# Options of lexical similarity

This notebook intents to show the options of lexical similarity that can be used to compare two words. 

The following options are available:
- `Jaccard Similarity`
- `Cosine Similarity`
- `Levenshtein Distance`


In [8]:
# Example text data
human_word = "Head_and_Neck_Part"
mouse_word = "head/neck"

In [9]:
import re

def normalize_string(s):
    # Convert to lowercase
    s = s.lower()
    # Remove non-alphanumeric characters and spaces
    s = re.sub(r'[^a-zA-Z0-9\s]', ' ', s)
    # Remove extra spaces
    s = re.sub(r'\s+', ' ', s).strip()
    return s

## Jaccard Similarity

In [10]:
def jaccard_similarity(set1, set2):
    intersection = len(set1.intersection(set2))
    union = len(set1.union(set2))
    return intersection / union if union != 0 else 0.0

In [11]:
# Needs this pre processing to make sure the words are in the same format
set_human = set(normalize_string(human_word).split())
set_mouse = set(normalize_string(mouse_word).split())

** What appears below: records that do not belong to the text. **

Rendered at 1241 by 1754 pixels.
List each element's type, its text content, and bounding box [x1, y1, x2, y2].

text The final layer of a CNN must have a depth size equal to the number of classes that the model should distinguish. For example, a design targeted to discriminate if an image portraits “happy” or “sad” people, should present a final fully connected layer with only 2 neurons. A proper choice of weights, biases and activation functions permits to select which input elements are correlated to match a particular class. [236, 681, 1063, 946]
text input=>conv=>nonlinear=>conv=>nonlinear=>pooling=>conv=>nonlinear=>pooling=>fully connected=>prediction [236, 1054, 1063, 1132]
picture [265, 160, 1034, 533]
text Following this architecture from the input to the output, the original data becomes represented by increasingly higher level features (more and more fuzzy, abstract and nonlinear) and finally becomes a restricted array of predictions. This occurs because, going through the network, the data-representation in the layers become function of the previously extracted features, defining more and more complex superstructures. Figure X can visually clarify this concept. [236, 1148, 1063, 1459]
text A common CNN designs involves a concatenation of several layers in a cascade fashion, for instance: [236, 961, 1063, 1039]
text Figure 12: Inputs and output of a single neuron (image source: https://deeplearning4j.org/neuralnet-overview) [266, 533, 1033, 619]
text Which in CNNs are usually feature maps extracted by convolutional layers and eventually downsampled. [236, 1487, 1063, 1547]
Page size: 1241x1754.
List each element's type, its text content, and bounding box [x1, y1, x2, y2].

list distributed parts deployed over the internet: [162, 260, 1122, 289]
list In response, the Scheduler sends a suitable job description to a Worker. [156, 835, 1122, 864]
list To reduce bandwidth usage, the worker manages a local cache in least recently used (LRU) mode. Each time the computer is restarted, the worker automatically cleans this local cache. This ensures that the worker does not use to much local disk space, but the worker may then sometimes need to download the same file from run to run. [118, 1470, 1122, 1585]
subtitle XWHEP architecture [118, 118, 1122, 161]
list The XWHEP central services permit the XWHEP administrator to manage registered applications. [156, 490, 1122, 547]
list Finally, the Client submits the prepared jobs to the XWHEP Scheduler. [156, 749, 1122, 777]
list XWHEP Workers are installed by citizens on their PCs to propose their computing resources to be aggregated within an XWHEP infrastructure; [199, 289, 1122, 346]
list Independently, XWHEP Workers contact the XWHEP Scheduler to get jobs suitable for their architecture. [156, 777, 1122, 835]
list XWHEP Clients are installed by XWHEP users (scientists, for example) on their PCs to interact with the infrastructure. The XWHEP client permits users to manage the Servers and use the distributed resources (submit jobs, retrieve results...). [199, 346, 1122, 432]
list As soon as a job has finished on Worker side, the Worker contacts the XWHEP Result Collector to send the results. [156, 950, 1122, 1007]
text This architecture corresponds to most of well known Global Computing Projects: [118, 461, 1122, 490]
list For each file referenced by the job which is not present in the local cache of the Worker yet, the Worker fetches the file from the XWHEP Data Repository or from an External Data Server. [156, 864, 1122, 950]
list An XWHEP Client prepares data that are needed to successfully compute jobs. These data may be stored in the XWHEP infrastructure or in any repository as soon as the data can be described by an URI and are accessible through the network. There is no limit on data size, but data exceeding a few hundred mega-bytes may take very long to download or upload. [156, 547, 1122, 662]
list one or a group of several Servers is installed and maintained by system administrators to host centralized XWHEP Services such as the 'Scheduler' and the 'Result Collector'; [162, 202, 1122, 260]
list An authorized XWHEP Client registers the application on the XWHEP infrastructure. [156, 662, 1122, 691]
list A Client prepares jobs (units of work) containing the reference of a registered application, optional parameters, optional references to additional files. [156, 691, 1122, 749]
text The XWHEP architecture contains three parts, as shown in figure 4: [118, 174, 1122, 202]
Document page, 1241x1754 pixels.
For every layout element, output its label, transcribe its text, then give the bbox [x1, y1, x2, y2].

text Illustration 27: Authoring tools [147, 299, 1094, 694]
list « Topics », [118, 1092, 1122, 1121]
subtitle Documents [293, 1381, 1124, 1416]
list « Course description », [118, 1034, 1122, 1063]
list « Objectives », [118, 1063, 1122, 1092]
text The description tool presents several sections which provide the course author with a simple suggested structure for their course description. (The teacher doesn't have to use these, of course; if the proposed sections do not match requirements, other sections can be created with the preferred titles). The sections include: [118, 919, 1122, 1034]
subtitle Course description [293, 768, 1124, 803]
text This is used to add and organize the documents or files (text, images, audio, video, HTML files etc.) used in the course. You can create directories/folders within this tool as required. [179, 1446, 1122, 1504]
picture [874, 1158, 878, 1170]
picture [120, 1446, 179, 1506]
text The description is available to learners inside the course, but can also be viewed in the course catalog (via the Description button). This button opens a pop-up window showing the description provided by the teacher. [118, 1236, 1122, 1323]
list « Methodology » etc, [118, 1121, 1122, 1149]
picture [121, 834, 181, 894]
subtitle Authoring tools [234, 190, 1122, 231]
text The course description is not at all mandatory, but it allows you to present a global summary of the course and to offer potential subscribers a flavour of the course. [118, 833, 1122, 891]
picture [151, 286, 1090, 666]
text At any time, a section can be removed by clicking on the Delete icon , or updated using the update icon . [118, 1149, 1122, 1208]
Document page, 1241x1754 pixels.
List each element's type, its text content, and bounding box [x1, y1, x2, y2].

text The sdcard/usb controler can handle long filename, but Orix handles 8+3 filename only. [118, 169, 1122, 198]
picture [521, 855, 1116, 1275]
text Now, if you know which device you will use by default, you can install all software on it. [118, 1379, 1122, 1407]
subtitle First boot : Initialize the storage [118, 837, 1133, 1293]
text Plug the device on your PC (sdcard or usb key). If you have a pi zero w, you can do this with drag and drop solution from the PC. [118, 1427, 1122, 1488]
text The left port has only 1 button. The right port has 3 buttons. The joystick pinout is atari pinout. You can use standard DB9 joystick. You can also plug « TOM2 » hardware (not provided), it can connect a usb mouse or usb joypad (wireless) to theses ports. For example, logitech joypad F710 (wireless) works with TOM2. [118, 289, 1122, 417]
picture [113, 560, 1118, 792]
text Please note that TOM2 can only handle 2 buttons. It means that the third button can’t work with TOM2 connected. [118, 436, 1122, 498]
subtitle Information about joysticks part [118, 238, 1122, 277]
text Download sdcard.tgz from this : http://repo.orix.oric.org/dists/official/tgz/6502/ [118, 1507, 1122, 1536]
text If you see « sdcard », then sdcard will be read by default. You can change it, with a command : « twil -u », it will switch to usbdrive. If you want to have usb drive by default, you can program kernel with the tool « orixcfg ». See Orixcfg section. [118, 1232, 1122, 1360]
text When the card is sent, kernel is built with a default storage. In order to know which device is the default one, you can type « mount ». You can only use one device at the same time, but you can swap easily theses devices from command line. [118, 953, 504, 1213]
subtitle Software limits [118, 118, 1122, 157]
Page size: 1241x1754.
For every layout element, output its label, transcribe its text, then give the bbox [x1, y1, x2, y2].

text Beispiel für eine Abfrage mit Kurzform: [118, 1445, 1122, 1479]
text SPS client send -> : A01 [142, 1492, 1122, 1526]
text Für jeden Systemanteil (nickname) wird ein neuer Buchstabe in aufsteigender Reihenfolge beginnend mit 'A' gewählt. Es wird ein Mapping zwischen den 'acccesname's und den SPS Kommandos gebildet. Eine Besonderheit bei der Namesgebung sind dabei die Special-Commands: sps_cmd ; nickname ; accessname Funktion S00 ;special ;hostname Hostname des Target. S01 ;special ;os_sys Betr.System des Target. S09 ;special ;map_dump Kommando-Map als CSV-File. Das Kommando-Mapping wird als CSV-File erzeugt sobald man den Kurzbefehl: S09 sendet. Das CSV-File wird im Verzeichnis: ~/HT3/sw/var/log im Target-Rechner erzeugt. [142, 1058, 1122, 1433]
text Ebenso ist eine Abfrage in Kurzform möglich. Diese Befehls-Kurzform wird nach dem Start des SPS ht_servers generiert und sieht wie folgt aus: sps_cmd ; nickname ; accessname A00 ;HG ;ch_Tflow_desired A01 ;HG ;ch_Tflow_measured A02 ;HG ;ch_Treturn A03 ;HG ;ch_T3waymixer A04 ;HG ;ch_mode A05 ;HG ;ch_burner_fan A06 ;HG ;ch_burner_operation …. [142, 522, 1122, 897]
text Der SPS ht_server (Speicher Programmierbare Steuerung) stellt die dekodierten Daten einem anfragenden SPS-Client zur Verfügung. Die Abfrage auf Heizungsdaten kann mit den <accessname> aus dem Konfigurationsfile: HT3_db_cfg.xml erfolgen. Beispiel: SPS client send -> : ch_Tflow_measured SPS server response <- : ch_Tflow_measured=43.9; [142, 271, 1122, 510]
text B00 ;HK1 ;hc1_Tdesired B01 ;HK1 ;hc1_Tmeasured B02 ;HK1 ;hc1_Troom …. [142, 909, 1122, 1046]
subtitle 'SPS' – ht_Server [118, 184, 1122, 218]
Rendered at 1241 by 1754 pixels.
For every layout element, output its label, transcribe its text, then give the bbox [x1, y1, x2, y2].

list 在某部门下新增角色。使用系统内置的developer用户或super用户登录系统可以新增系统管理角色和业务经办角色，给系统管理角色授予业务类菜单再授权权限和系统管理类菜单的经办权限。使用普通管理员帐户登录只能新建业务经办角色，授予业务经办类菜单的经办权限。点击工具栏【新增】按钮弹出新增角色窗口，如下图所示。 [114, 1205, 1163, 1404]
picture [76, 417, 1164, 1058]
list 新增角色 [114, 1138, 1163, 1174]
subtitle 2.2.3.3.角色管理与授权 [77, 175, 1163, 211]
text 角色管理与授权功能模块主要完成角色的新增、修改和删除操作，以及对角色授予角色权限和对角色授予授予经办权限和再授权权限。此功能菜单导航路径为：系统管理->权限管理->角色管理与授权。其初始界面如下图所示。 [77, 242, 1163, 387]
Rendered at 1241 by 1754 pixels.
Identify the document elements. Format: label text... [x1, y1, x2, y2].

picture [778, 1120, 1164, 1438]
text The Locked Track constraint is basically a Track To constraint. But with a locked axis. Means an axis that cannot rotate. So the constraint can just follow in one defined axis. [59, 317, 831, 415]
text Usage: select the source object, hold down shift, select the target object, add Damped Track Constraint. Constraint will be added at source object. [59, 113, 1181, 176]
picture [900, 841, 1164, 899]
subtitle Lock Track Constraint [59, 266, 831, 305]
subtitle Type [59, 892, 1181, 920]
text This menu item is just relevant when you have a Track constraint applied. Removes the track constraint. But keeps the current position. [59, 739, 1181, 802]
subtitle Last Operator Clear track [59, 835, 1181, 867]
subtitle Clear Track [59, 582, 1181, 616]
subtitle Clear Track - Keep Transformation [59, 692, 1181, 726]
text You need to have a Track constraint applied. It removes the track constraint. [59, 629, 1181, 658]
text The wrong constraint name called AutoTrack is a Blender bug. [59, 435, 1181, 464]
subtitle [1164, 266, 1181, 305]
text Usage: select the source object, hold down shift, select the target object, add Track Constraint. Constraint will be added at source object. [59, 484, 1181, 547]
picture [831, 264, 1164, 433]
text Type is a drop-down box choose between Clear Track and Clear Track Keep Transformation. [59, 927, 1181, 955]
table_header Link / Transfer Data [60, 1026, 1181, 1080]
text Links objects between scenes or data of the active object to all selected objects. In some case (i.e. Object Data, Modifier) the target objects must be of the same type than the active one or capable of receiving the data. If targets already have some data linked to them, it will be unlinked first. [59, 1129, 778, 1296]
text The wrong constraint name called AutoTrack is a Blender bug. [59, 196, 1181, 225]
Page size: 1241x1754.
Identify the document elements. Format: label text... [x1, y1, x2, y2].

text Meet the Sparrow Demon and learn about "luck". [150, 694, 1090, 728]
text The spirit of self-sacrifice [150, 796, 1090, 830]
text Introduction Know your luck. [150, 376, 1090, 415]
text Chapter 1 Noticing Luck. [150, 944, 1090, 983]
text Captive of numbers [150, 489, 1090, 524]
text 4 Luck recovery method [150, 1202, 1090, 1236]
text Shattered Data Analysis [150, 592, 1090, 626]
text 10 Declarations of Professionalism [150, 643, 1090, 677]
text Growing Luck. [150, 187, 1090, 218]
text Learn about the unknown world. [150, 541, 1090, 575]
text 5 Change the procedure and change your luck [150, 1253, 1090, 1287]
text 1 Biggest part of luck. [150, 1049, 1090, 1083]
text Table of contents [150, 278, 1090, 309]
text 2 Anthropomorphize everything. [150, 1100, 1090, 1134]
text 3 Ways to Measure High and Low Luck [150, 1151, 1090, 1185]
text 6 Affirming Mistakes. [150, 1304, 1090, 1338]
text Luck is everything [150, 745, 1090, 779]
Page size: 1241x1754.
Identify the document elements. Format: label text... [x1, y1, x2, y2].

print("Human word: ", set_human)
print("Mouse word: ", set_mouse)
print("Jaccard similarity between human and mouse words: ", jaccard_similarity(set_human, set_mouse))

Human word:  {'head', 'neck', 'part', 'and'}
Mouse word:  {'head', 'neck'}
Jaccard similarity between human and mouse words:  0.5


## Cosine Similarity

In [13]:
from simpletransformers.language_representation import RepresentationModel

  from .autonotebook import tqdm as notebook_tqdm


In [16]:
import numpy as np

In [17]:
def cosine_similarity(v1, v2):
    return np.dot(v1, v2) / (np.linalg.norm(v1) * np.linalg.norm(v2))

In [18]:
model = RepresentationModel(
    model_type="bert",
    model_name="bert-base-uncased",
    use_cuda=False
)

word_vectors = model.encode_sentences([human_word, mouse_word], combine_strategy="mean")

In [19]:
cosine_similarity(word_vectors[0], word_vectors[1])

0.30870065

In [20]:
word_vectors_2 = model.encode_sentences(["same words", "same words"], combine_strategy="mean")
cosine_similarity(word_vectors_2[0], word_vectors_2[1])

0.9999999

This was a way that i found to calculate the embeddings and compare them... however i dont know if this is the best way to do it.

## Levenshtein Distance

In [6]:
import Levenshtein

In [14]:
human_normalized = normalize_string(human_word)
mouse_normalized = normalize_string(mouse_word)

distance = Levenshtein.distance(human_normalized, mouse_normalized)

print("Levenshtein distance between human and mouse words: ", distance)

Levenshtein distance between human and mouse words:  9